Whether the stipulation was the result of inadvertence, excusable neglect, or mistake of fact, the error justifies reopening the resulting award. (Huston, supra, 95 Cal.App.3d at pp. 865-866.) Indeed, when Benavides brought his petition to reopen, the evidence clearly established that the stipulated award was inequitable. (LeBoeuf, supra, 34 Cal.3d at p. 242.)”

The Appellate Court ordered the W.C.A.B. to rescind its decision and reinstate the 72% award of PD.

COMMENTS AND CONCLUSIONS:

This case demonstrates, in a brief and very succinct manner, the breadth of the W.C.A.B.’s power to reconsider an existing award (even if the W.C.A.B. did not necessarily recognize it had the power). The Appellate Court was not terribly concerned about the fact that the applicant could have (and perhaps even should have) presented the EMG study to the AME. The fact was the report was clearly deficient in describing the applicant’s level of PD and the applicant did not get the award he was entitled to receive. The Appellate Court understandably fell squarely on the side of protecting the injured worker in this one.

This is certainly different than a case where an injured worker made a conscious decision not to present information to an AME with the intent that the PD rating would result in a specific result.

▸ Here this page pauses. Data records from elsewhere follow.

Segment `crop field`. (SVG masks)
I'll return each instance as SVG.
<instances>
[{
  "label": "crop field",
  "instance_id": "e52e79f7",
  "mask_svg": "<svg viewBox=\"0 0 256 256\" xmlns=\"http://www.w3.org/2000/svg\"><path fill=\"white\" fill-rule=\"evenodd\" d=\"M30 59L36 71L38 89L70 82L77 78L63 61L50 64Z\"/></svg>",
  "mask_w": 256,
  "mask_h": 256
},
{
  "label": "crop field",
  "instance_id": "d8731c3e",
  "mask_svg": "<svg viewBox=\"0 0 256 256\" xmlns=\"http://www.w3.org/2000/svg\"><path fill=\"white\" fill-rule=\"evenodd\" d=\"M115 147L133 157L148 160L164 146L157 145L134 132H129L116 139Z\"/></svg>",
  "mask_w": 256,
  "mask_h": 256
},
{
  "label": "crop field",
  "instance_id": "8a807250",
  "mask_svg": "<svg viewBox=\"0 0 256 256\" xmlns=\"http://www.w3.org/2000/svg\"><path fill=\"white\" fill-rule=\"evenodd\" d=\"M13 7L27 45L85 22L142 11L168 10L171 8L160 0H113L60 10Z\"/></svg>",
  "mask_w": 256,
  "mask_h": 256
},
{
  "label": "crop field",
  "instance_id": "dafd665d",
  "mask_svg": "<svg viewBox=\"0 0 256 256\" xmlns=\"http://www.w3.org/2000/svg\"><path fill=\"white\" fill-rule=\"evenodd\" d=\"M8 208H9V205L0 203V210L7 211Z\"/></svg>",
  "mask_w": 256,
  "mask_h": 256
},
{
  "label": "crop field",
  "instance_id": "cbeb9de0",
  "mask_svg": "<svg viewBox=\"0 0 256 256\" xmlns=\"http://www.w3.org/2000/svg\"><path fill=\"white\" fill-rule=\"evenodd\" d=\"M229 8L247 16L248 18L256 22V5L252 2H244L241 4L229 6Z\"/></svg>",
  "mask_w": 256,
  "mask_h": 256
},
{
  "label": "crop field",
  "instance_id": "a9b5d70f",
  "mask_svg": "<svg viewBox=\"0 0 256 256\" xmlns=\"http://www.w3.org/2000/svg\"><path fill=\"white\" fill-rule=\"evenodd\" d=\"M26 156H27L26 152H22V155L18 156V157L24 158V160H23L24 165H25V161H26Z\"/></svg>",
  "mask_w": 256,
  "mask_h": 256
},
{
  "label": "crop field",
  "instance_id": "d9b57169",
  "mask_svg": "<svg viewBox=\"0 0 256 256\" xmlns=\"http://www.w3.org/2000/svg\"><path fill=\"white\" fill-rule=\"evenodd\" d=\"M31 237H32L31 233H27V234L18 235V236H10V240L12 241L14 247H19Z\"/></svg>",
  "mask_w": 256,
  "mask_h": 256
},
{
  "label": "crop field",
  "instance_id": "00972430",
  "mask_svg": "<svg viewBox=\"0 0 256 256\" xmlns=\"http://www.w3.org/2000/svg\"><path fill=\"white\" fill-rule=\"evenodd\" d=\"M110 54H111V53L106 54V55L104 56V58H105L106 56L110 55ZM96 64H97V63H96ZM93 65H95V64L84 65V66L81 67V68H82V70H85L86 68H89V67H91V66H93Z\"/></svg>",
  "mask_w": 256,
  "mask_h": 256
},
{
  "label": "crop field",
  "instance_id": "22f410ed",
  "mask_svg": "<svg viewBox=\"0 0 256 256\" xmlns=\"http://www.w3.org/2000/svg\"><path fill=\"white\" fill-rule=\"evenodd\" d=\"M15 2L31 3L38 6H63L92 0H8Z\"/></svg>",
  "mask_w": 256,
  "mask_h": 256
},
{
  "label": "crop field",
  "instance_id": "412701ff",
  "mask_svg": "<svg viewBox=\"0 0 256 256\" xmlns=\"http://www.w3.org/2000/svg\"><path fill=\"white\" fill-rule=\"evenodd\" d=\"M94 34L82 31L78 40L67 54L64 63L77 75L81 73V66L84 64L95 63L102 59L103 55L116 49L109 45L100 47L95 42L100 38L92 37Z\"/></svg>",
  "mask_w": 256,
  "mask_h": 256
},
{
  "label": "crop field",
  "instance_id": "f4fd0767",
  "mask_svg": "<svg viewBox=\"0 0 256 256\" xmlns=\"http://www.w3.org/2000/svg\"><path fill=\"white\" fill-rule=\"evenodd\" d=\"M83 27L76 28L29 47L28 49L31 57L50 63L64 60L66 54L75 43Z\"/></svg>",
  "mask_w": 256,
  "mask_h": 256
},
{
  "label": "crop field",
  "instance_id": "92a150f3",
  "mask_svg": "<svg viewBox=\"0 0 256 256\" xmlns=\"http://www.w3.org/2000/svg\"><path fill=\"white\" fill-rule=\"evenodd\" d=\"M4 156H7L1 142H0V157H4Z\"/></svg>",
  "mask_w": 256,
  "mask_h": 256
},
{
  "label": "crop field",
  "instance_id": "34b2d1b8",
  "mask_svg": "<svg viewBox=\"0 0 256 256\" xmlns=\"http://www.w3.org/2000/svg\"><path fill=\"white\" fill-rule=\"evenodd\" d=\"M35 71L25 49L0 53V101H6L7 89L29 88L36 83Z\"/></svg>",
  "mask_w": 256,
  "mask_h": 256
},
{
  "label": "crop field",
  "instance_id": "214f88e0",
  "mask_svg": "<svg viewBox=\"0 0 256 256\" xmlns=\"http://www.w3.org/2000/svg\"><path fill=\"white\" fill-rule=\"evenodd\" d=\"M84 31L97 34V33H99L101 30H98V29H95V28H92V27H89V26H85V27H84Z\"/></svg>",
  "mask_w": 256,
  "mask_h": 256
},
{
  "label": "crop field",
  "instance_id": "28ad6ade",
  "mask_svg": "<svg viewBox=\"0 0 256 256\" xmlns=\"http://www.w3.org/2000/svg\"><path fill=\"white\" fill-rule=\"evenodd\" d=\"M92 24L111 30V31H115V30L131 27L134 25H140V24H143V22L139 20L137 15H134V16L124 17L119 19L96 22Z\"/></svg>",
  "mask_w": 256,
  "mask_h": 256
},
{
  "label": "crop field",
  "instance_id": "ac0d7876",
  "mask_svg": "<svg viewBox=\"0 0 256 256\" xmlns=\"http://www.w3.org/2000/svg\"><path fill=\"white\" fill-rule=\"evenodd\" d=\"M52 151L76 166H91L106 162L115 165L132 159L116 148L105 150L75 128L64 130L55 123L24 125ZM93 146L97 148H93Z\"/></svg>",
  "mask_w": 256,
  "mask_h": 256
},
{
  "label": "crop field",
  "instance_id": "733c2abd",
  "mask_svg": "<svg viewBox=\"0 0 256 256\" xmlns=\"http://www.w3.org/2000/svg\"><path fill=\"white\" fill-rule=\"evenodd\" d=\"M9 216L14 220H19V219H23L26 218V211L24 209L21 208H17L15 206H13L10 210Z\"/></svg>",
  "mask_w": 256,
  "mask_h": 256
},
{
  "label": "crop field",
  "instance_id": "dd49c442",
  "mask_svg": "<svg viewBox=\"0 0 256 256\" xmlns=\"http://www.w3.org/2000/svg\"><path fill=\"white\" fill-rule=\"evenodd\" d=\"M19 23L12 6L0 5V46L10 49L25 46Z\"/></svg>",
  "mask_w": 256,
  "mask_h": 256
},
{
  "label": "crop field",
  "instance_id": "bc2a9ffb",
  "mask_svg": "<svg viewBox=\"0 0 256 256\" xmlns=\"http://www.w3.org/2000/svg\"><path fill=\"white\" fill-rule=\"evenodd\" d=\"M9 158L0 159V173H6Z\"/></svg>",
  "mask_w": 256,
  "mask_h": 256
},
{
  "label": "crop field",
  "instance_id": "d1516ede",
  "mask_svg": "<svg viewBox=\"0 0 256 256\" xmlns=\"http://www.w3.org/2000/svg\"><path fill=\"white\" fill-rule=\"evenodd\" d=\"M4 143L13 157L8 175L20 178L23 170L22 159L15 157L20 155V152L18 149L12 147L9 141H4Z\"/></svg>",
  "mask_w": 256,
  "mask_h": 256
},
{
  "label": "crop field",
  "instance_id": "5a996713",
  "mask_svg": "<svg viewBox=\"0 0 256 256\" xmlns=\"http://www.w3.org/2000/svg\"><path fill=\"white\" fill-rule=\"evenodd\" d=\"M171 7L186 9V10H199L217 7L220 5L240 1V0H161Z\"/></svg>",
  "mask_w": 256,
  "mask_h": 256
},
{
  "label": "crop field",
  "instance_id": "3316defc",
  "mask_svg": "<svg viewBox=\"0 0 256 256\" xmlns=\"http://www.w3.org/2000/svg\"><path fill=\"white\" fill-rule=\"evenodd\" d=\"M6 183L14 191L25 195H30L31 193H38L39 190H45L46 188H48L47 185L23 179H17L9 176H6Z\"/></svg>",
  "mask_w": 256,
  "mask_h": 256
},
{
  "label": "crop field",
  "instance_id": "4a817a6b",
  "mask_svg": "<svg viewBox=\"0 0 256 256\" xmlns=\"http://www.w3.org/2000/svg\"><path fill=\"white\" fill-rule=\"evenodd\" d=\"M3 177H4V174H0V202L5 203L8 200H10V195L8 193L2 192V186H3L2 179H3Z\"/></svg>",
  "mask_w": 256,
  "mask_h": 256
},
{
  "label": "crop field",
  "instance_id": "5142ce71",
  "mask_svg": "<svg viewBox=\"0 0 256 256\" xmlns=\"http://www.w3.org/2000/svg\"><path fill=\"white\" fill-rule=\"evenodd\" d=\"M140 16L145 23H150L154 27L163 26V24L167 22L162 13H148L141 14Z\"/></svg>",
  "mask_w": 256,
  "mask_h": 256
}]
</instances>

In this case, everyone overlooked that relevant information that should have been considered by the AME.

When I first saw this case had been accepted, I was fairly certain the result was going to be predictable. Labor Code § 5803 is drafted quite broadly and the requirement to show “good cause” has traditionally been very liberally interpreted. What is unusual about this case is not the result but that it required an appellate court to come to the final result.